There are other remarkable things in this connection: Caesar’s body was taken to the “Capitol.” Capitolium, in classical Latin, means: place of skulls the same as Golgotha. It is know that the most obvious element of Caesar’s public funeral and cremation was a large cross (tropaeum) placed at the head of the bier with a wax figure of divine Caesar on it. According to proper Roman custom an actor, wearing a mask of the dead person repeated some meaningful quotes of the person who had died. There we find the precursor of the last words of Jesus on the cross.

How can a story about Rome be so easily moved to Palestine? That is simply because in the Roman description of the end of Caesar’s life places and people are expressed in generalities: Not Rome, but ‘the city’, not Caesar, but ‘the savior’, the ‘high priest’, ‘He’ or ‘the son of god’. ‘Synedrion’, as the staff of the scribes was called, was an often used term for the senate. And Romans were everywhere.
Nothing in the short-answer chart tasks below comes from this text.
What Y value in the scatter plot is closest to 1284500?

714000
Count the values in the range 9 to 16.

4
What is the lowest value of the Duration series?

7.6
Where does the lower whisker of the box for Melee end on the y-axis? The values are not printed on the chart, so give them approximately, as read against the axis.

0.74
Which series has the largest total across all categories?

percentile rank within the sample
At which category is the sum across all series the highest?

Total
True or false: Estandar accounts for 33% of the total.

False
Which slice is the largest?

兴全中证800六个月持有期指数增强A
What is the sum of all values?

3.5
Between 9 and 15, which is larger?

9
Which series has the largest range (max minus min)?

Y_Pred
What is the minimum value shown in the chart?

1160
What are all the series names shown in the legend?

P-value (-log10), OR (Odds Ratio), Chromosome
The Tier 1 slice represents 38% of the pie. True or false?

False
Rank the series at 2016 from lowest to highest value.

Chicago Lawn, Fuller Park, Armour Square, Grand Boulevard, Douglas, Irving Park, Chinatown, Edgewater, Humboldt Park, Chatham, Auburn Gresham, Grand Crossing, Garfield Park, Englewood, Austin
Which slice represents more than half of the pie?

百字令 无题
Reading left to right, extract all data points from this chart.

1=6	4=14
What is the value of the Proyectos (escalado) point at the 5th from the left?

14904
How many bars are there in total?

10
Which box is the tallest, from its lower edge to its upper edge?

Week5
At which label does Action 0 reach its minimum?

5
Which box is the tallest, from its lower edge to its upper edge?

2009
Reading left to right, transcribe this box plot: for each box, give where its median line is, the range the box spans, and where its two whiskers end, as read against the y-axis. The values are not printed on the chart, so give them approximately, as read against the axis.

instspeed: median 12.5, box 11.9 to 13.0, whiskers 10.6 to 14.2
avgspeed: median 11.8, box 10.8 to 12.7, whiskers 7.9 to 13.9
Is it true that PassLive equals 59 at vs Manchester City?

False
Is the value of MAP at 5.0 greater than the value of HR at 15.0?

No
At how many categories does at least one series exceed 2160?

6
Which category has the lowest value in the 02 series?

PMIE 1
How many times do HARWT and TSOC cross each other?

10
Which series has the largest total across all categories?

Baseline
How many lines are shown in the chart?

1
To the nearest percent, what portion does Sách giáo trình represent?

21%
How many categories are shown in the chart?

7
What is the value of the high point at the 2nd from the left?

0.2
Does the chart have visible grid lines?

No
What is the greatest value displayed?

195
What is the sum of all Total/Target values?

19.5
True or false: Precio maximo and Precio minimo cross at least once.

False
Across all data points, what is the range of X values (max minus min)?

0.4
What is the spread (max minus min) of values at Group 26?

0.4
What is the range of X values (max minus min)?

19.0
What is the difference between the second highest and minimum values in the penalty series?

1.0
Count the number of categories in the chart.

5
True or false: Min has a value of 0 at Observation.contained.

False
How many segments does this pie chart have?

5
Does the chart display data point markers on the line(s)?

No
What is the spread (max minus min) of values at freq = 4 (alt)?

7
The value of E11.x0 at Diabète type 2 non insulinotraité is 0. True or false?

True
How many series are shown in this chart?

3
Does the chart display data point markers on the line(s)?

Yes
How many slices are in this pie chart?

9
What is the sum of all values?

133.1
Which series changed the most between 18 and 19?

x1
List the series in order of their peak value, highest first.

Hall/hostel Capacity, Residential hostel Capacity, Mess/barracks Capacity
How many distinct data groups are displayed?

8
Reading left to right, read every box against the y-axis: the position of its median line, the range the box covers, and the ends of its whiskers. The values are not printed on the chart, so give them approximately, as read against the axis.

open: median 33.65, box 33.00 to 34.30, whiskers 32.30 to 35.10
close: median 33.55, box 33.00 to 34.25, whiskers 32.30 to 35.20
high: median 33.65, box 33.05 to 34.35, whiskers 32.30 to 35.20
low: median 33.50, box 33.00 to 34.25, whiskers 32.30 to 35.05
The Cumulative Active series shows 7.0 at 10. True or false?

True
The only ones to be named by name where the Jews: They were also there in Rome, but in a somewhat different role from that described in the New Testament. Paul, who is recognized for actually giving Christianity its form, is to thank for the negative coloring. According to Carotta another historical figure is hidden behind Paul and his detailed theory is no less sensational than what we have described here. Anyone who wants to know who Paul really is has to read Carotta’s study.